● **Exercise requirements**: Copy every one of the entries below word for word, omitting the pictures.
──────
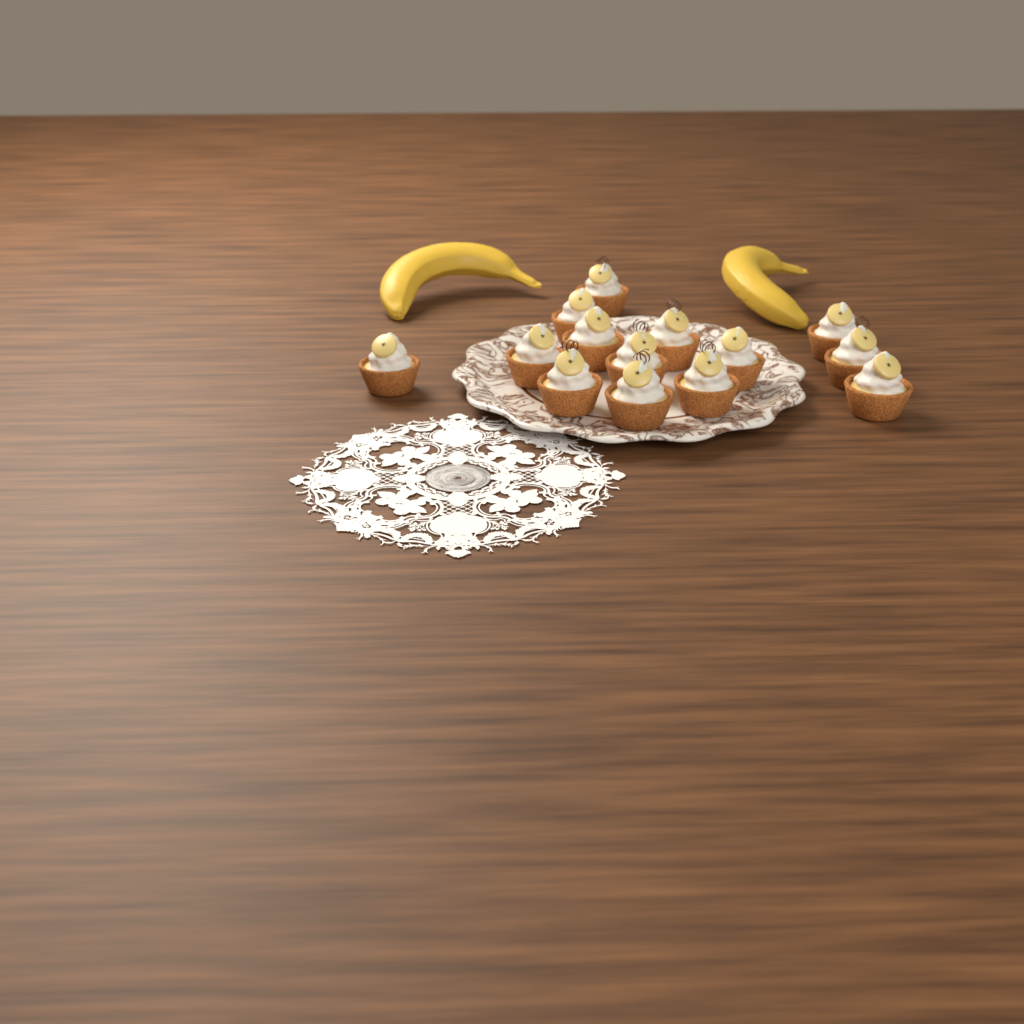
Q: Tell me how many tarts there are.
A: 14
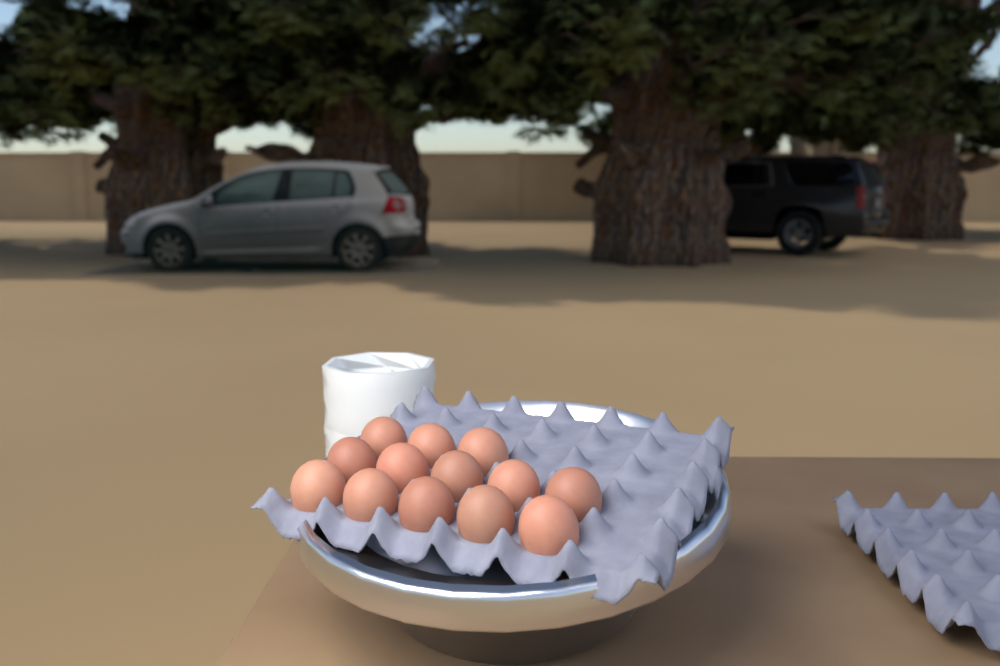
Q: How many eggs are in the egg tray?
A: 13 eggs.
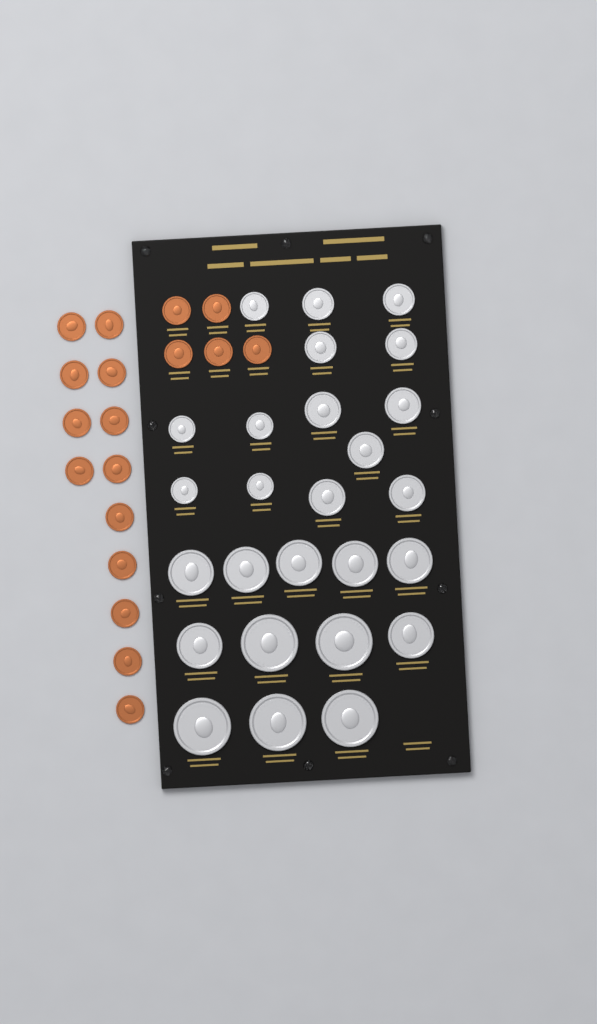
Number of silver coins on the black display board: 26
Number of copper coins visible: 18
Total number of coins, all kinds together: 44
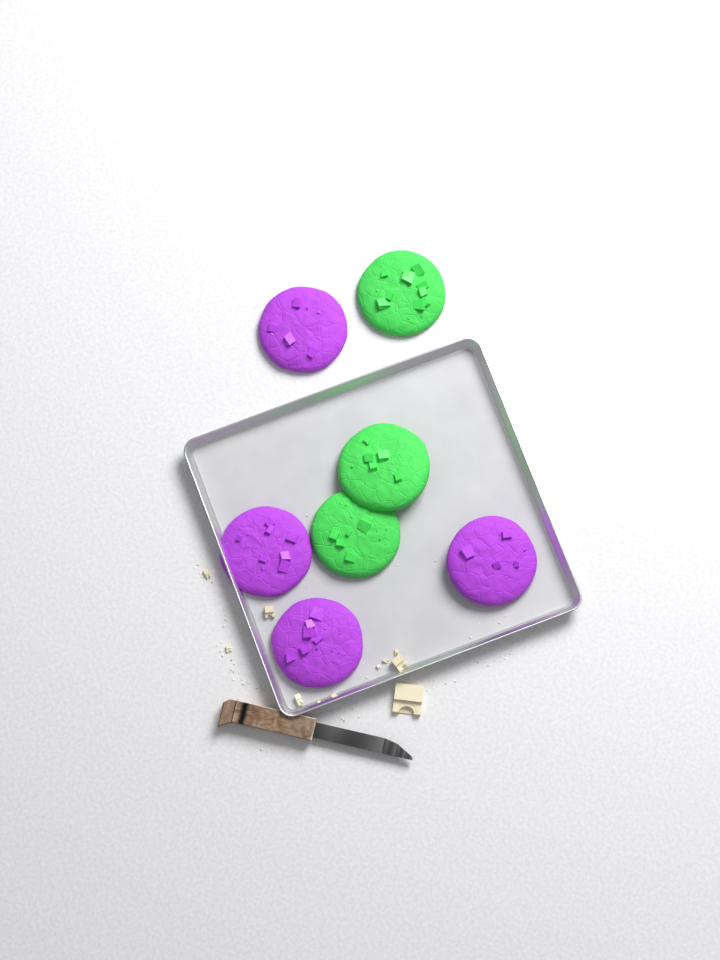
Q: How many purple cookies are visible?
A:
──────
● **Exercise answer**:
Q: Tell me how many tarts there are.
A: 14
Q: How many eggs are in the egg tray?
A: 13 eggs.
Number of silver coins on the black display board: 26
Number of copper coins visible: 18
Total number of coins, all kinds together: 44
Q: How many purple cookies are visible?
A:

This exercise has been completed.